Vocabulary list 1: postscript file or pdf file

Exams: There will be three 50 minute in-class midterms: October 1, October 22 and November 24. There will be a 2 hour final exam at 2:45pm Friday December 19. The exams will be a random selection of homework problems from the homework assignments. The final exam will be cumulative.

Other notes: The Math Department Faculty Minority Liaison is Prof. Daniel Rider. He has information available concerning diversity and multicultural issues (e.g. support services, academic internships and grants/fellowships). He is also available to discuss minority students' concerns about mathematics courses. Prof. Rider can be reached at 263-3603, drider@math.wisc.edu or in 821 Van Vleck. See the web page at http;//www.math.wisc.edu/~drider/FML.html

Syllabus: The following is my general plan for the topics to be covered and the ordering which I have in my mind at the moment.

(1) Definitions and examples of groups, rings, fields, modules, vector spaces.

We will make lists of the standard examples and discuss some of them in detail.

(2) Generators and relations and finite groups of low order.

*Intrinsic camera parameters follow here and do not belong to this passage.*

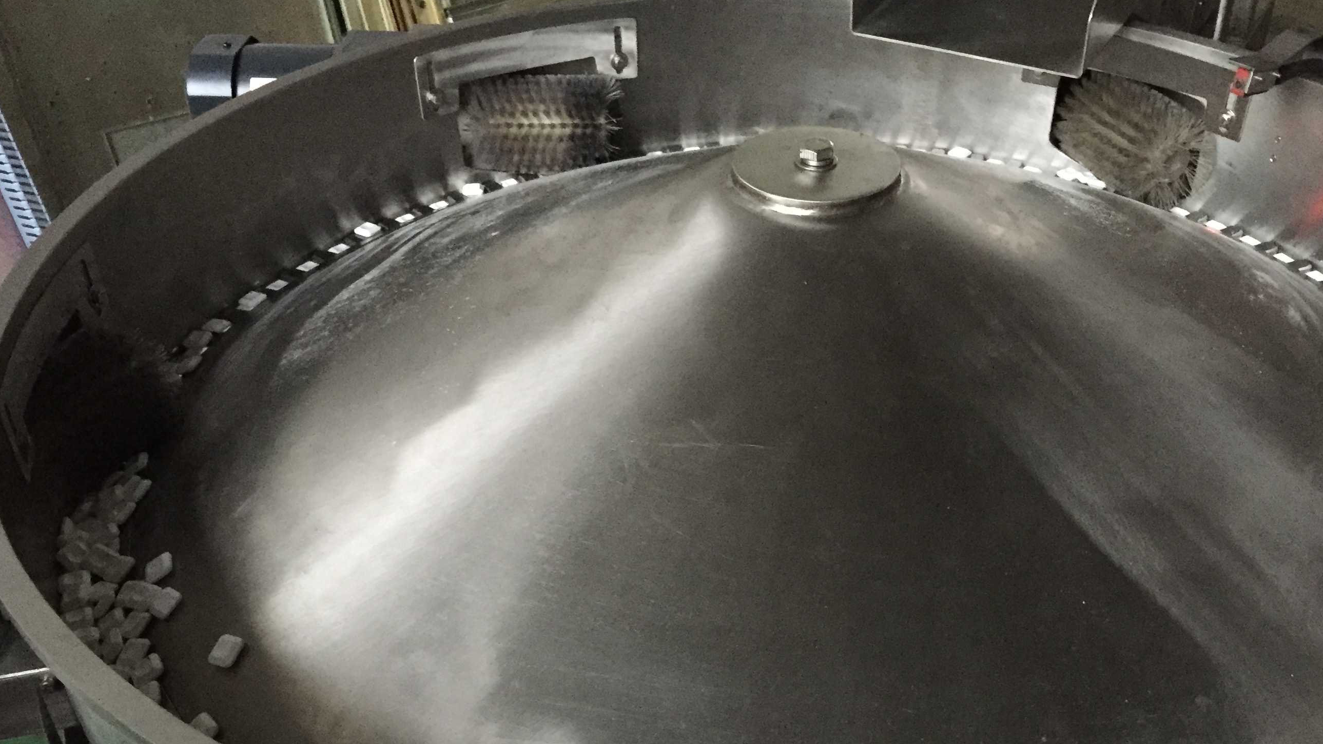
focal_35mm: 40
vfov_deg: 29.2
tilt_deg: -42.7
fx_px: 1403
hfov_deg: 50.4
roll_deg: +0.4
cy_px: 576
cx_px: 744
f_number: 2.2
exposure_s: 1/15
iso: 320
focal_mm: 4.15
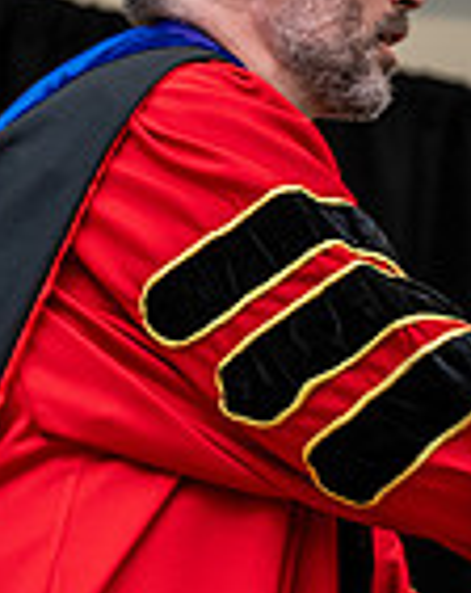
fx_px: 5968
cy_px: 397
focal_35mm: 341
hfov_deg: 4.4
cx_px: 1030
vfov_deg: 5.7
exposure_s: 1/200
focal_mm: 88
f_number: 3.5
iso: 1600
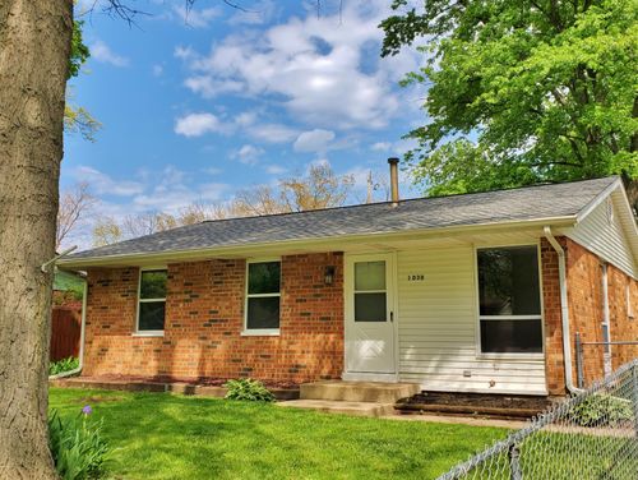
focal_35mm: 26
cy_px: 240
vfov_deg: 53.1
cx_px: 319
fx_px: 480
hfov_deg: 67.3
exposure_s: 1/1663
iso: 50
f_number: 2.4
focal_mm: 4.3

More examples: Cyclic groups,

Dihedral groups, symmetry groups of polytopes, tetrahedral groups,

octahedral groups, icosahedral groups, the Buckyball.

(3) Subgroups and cosets.

(4) Families of groups: Cyclic groups, Dihedral groups, Symmetric groups,

Alternating groups, and matrix groups.

(5) Orbits, Stabilizers, Centralizers, Normalizers, Conjugacy classes and centers.

(6) Homomorphisms, kernels, images, normal subgroups.

(7) Quotients (and more normal subgroups, kernels and images) and homomorphism theorems.

(8) Sylow Theorems

(9) More examples and groups of low order.

(10) Review of definitions of rings, fields, modules and vector spaces.

(11) Examples of rings: Matrix rings, polynomial rings, group algebras, Brauer algebras.

(12) Homomorphisms, kernels, images, ideals.

(13) Examples of ideals and quotients -- integers, polynomial rings, upper triangular matrices.

(14) Examples of fields: R, Q, C, finite fields, p-adic fields, number fields, quaternions.

(15) Prime ideals, maximal ideals, integral domains

(16) PIDs and the Euclidean algorithm. Examples: integers and polynomial rings.

(17) Review of row reduction for matrices. Normal forms.

(18) Relationship of normal forms to modules for PIDs

(19) Rational canonical form, Smith normal form and Jordan canonical form.

(20) Finite generated modules over PIDs and the fundamental theorem of abelian groups.

This accounts for 28 lectures (over 14 weeks) with some flexiblility and time for review sessions etc.

Downloading/printing. I have successfully dowloaded the homework at the computers in the Computer Lab in Van Vleck 101. This is a computer lab for students so please take advantage. You will need a red debit card to print in the Van Vleck 101 computer lab. Ask the consultants there in the lab where to find a machine to buy a debit card. The following information may also be helpful.

(1) .ps files can be sent directly to a postscript printer or viewed on the screen with a previewer such as Ghostview. Postscript printers are available in most campus computer labs, for example the Computer Lab in Van Vleck 101.

(2) .pdf files can usually be read with Acrobat reader. You can down load Acrobat Reader free from the following location: Free software from Adobe.

(3) In the Van Vleck 101 Computer Lab you can save the postscript file to the desktop and then open it. This will create an Acrobat file which you can then open and print. The consultant in the lab can also show you how to do this. They are very nice and helpful.